AssemblyAI Reference Architecture

Overview

Production-ready architecture for AssemblyAI-powered transcription services with layered design, webhook-driven processing, and LeMUR analysis pipelines.

Prerequisites

  • Understanding of layered architecture
  • assemblyai npm package
  • TypeScript project setup
  • Database for transcript storage

Project Structure

my-transcription-service/
├── src/
│   ├── assemblyai/
│   │   ├── client.ts              # Singleton client
│   │   ├── transcription.ts       # Transcription service
│   │   ├── streaming.ts           # Streaming service
│   │   ├── lemur.ts               # LeMUR analysis service
│   │   └── types.ts               # Domain types
│   ├── api/
│   │   ├── transcribe.ts          # POST /api/transcribe
│   │   ├── transcripts.ts         # GET /api/transcripts/:id
│   │   ├── streaming-token.ts     # GET /api/streaming-token
│   │   └── webhooks/
│   │       └── assemblyai.ts      # POST /webhooks/assemblyai
│   ├── services/
│   │   ├── audio-processor.ts     # Audio validation & preprocessing
│   │   └── transcript-store.ts    # Database storage
│   ├── jobs/
│   │   └── batch-transcriber.ts   # Background batch processing
│   └── config.ts
├── tests/
│   ├── unit/
│   │   ├── transcription.test.ts
│   │   └── lemur.test.ts
│   └── integration/
│       └── assemblyai.test.ts
└── package.json

Architecture Layers

┌──────────────────────────────────────────────────────┐
│                    API Layer                          │
│  Transcribe endpoint, Webhook handler, Stream token  │
├──────────────────────────────────────────────────────┤
│                  Service Layer                        │
│  TranscriptionService, LeMURService, AudioProcessor  │
├──────────────────────────────────────────────────────┤
│                AssemblyAI SDK Layer                   │
│  client.transcripts, client.streaming, client.lemur  │
├──────────────────────────────────────────────────────┤
│               Infrastructure Layer                    │
│  Database, Redis Cache, Job Queue, Monitoring        │
└──────────────────────────────────────────────────────┘

Instructions

Step 1: Client Layer

typescript
// src/assemblyai/client.ts
import { AssemblyAI } from 'assemblyai';

let client: AssemblyAI | null = null;

export function getClient(): AssemblyAI {
  if (!client) {
    client = new AssemblyAI({
      apiKey: process.env.ASSEMBLYAI_API_KEY!,
    });
  }
  return client;
}

Step 2: Transcription Service

typescript
// src/assemblyai/transcription.ts
import { type Transcript, type TranscriptParams } from 'assemblyai';
import { getClient } from './client';

export interface TranscriptionOptions {
  speakerLabels?: boolean;
  sentimentAnalysis?: boolean;
  entityDetection?: boolean;
  piiRedaction?: boolean;
  webhookUrl?: string;
  model?: 'best' | 'nano';
}

export class TranscriptionService {
  private client = getClient();

  // Async transcription with webhook (production pattern)

Extracted material:
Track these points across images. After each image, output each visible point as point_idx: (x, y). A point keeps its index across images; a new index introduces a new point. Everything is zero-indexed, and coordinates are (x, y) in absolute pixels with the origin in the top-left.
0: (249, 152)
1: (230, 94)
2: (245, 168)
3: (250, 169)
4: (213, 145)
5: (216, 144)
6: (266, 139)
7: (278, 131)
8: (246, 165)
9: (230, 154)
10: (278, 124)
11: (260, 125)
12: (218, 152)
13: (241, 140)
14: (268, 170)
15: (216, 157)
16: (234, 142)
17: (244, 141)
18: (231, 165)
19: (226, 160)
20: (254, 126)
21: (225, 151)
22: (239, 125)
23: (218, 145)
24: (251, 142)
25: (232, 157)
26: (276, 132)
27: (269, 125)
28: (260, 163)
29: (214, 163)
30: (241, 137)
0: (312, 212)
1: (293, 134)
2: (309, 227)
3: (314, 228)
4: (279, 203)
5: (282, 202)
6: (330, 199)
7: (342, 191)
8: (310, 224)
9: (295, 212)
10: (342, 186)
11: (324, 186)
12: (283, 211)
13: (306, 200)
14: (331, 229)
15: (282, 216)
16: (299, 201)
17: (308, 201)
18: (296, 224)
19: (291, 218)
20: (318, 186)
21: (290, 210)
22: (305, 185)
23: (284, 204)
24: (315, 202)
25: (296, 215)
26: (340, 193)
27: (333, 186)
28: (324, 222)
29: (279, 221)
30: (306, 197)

==

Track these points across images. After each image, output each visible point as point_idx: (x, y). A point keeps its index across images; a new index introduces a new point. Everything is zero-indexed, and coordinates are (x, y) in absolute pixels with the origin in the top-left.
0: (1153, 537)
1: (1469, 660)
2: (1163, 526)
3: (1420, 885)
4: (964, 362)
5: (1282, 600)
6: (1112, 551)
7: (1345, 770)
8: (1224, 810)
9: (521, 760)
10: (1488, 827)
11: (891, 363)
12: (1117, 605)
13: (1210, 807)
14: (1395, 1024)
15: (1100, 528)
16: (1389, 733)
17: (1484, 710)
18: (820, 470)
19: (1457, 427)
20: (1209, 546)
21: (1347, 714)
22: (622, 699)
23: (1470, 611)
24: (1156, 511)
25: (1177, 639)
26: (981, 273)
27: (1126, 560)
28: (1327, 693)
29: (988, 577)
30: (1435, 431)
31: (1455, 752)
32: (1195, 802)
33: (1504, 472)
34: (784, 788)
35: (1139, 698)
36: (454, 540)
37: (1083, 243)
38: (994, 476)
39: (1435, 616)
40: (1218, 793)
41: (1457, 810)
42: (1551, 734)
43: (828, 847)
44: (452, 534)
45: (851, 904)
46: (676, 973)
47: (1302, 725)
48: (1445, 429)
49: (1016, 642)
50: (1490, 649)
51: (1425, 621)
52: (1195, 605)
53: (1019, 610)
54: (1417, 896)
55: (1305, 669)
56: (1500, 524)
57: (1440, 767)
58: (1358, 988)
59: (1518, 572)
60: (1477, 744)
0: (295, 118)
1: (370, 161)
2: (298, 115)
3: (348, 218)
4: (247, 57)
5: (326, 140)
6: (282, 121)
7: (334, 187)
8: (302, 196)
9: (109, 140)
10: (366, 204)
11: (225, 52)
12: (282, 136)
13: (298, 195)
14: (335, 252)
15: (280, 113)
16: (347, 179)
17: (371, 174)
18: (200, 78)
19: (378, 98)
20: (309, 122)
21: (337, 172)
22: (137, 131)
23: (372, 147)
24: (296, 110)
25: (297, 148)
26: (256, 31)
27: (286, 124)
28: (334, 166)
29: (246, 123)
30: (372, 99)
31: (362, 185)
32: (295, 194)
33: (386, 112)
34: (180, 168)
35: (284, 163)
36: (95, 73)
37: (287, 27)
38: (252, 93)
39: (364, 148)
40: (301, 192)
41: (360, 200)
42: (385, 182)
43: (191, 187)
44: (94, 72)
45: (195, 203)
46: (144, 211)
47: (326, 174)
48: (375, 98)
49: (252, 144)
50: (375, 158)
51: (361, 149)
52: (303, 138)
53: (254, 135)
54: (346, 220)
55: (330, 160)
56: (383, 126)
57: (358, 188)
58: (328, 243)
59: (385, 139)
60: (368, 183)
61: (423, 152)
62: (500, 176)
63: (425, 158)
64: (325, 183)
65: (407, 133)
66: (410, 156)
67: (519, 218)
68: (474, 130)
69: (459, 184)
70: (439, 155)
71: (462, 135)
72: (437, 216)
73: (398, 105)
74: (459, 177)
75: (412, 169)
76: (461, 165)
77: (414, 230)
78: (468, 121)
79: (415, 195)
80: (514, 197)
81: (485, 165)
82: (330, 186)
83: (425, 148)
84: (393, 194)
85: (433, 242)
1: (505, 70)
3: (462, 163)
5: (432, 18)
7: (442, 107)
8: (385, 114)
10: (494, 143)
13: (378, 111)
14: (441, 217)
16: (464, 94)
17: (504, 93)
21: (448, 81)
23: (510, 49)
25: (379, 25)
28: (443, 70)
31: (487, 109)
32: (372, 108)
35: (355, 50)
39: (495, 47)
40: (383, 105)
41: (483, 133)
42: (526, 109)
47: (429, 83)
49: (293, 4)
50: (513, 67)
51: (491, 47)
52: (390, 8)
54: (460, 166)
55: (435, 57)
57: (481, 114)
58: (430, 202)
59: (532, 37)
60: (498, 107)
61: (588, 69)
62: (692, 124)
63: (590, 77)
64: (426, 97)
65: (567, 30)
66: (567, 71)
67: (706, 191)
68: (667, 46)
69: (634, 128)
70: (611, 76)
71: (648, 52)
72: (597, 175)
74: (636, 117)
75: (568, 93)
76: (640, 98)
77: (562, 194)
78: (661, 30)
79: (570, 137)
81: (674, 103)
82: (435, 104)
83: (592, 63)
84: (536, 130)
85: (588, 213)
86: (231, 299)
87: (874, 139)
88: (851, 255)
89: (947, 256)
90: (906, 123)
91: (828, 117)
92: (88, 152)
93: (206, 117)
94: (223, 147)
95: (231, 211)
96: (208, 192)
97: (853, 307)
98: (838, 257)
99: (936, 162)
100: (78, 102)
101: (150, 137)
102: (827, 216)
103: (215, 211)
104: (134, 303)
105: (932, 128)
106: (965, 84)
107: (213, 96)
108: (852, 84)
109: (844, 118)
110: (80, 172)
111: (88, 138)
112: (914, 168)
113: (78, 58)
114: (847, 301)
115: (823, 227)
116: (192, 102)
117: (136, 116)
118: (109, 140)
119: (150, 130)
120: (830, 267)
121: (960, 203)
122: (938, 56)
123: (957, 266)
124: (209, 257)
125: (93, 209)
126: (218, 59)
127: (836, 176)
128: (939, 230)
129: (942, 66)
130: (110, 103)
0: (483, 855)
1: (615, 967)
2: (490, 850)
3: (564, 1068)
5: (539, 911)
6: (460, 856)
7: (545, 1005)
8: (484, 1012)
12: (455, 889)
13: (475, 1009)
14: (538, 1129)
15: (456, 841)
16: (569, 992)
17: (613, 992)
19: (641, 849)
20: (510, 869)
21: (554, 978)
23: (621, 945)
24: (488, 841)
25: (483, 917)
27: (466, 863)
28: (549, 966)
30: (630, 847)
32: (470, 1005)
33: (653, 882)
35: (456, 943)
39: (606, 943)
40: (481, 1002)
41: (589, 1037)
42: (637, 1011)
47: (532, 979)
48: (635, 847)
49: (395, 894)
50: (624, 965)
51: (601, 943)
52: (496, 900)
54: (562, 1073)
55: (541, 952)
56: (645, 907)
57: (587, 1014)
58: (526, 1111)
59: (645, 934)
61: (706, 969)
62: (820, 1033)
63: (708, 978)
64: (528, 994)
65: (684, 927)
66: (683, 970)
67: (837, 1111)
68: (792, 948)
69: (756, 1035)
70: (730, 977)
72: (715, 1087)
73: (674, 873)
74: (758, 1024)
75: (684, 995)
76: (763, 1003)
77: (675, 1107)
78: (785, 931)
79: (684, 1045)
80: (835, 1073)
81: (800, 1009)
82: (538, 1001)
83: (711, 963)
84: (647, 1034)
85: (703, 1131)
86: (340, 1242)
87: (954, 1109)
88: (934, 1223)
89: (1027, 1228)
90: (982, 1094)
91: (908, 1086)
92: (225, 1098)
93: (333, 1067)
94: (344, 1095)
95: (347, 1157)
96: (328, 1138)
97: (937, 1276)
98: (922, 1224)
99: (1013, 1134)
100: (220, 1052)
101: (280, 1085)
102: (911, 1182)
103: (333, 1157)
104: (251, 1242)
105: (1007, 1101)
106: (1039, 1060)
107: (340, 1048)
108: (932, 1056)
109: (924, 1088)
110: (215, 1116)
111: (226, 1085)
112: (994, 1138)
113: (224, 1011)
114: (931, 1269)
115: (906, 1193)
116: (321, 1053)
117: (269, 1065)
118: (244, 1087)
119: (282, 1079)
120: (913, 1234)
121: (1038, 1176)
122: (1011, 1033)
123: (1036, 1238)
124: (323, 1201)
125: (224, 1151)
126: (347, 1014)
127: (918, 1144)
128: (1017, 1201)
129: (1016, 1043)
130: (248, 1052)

Assigned task:
Continue the AssemblyAI reference architecture from the point where it stops.

Answer to this exercise:
  async submitForTranscription(
    audio: string,
    options: TranscriptionOptions = {}
  ): Promise<{ transcriptId: string; status: string }> {
    const params: TranscriptParams = {
      audio,
      speech_model: options.model ?? 'best',
      speaker_labels: options.speakerLabels ?? false,
      sentiment_analysis: options.sentimentAnalysis ?? false,
      entity_detection: options.entityDetection ?? false,
      redact_pii: options.piiRedaction ?? false,
    };

    if (options.webhookUrl) {
      params.webhook_url = options.webhookUrl;
      params.webhook_auth_header_name = 'X-Webhook-Secret';
      params.webhook_auth_header_value = process.env.ASSEMBLYAI_WEBHOOK_SECRET!;
    }

    const transcript = options.webhookUrl
      ? await this.client.transcripts.submit(params)
      : await this.client.transcripts.transcribe(params);

    return { transcriptId: transcript.id, status: transcript.status };
  }

  // Get completed transcript with all data
  async getTranscript(id: string): Promise<Transcript> {
    return this.client.transcripts.get(id);
  }

  // Delete for GDPR compliance
  async deleteTranscript(id: string): Promise<void> {
    await this.client.transcripts.delete(id);
  }

  // Batch processing
  async batchTranscribe(audioUrls: string[], options: TranscriptionOptions = {}) {
    const PQueue = (await import('p-queue')).default;
    const queue = new PQueue({ concurrency: 5 });

    return Promise.all(
      audioUrls.map(url =>
        queue.add(() => this.submitForTranscription(url, options))
      )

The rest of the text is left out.